久しぶりに恩師を囲み、ゼミOBで高田馬場で盛り上がった。大阪大学の志水宏吉さんが良い仕事をしているという話がでた。私もそう思うと言いつつ、少々酔いに任せて薀蓄を語った。ちょうどその時、『学力を育てる』の最終章を読んでいるところであったので、尚のことであった。それは『効果のある学校』の事例として取り上げられているE小学校についてである。


 E小学校は、大阪府下に所在する、130年以上の歴史を有する公立小学校である。児童数500名あまり、教員数が30名ほど。先にふれたように、E小は校区に同和地区をもつ学校である。生活状況がきびしい家も多く、現在では「単親家庭」の比率は2割をこえ、また「就学援助」(経済的な理由から、学用品や給食費等の経費の一部を支給する制度)を受けている家庭の比率は35%ほどにも達している。

1.「児童数500名あまり、教員数が30名ほど」
  児童数が500名あまりであれば、学級数は16学級ほどではないか。とするならば、通常の学校であれば、担任16+高学年の専科(音楽・図工・家庭科)+養護教諭で20名ほどではないか。それがE小学校では10名も多い。各学年+1の加配があると考えても26名。同和地区ということなのであろうが、人的配置が十分に行われていると感じた。やはり、何はなくとも「教育は人である」 『効果のある学校』を生み出すためには人的配置が一番であると改めて感じた。数だけではない先生方の努力が大きいということを知った上で数も必要であると考える。
2.「『就学援助』が35%ほどにも達している」
  私の昨年度までの経験から言わせてもらえば、就学援助率が35%というのは極めて低いほうである。少なくとも私は昨年度までの24年間、30%台の学校に勤務したことはない。50%前後が通常であり、70%に達する学校さえあった。私が例外であり、そのような学校にしか勤務したことがないからだけなのかもしれないが・・・。また、東京と大阪とでは援助の基準が違うのかもしれないが・・・。

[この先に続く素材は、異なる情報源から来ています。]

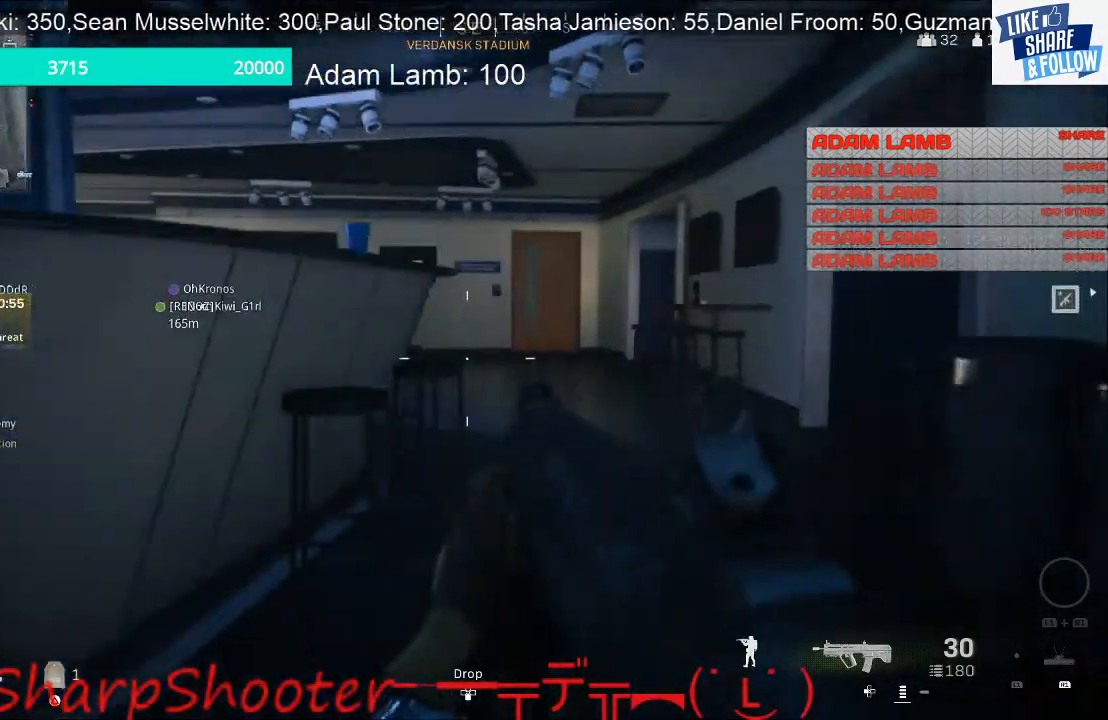
{"buttons": [], "left_stick": "up-right", "right_stick": "center", "events": []}
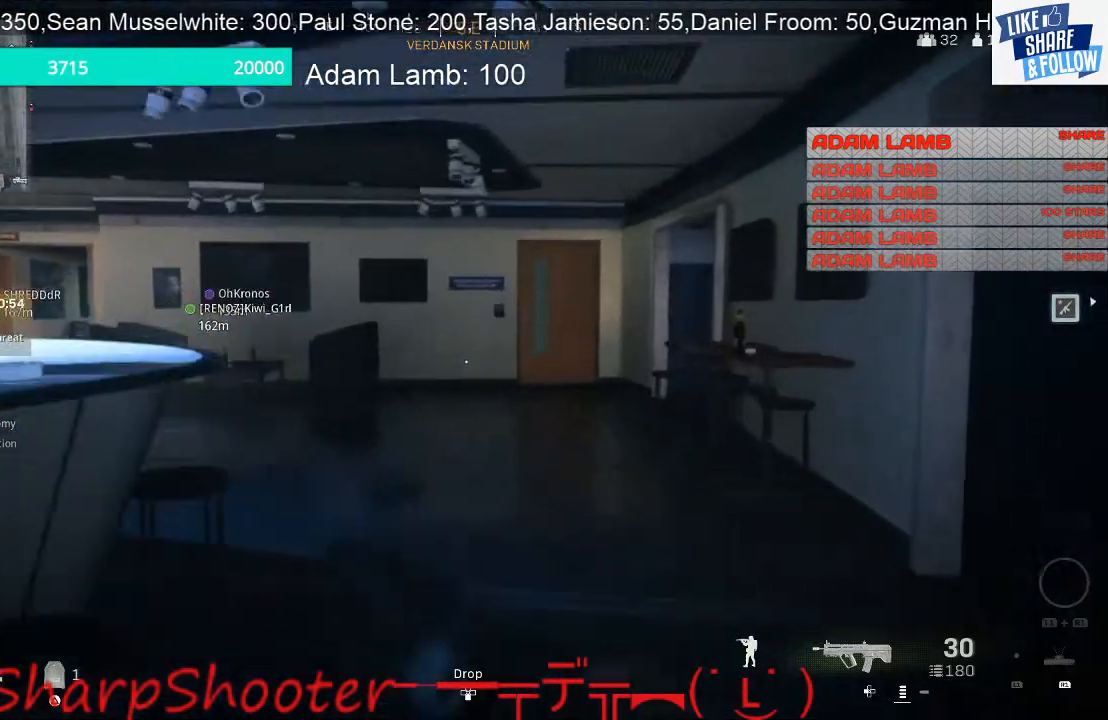
{"buttons": [], "left_stick": "up-right", "right_stick": "center", "events": []}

⇒ E小学校の実践にケチをつけるつもりではないのだが・・・ 私は、1・2のことからして、E小学校は『効果のある学校』となりやすい状況にあったのではないのかと考えるが、いかがなものだろう。「志水先生であったならば、答えてくれるはずだから、連絡してみたら・・・」と言われた。連絡してみようかな・・・? 

 しかし、最終的に言えることは、本来日本が目ざすべき教育改革の方向は、志水先生も指摘されるように、新自由主義の「競争原理」や「市場原理」の導入によるものだけではないということだけは断言できる。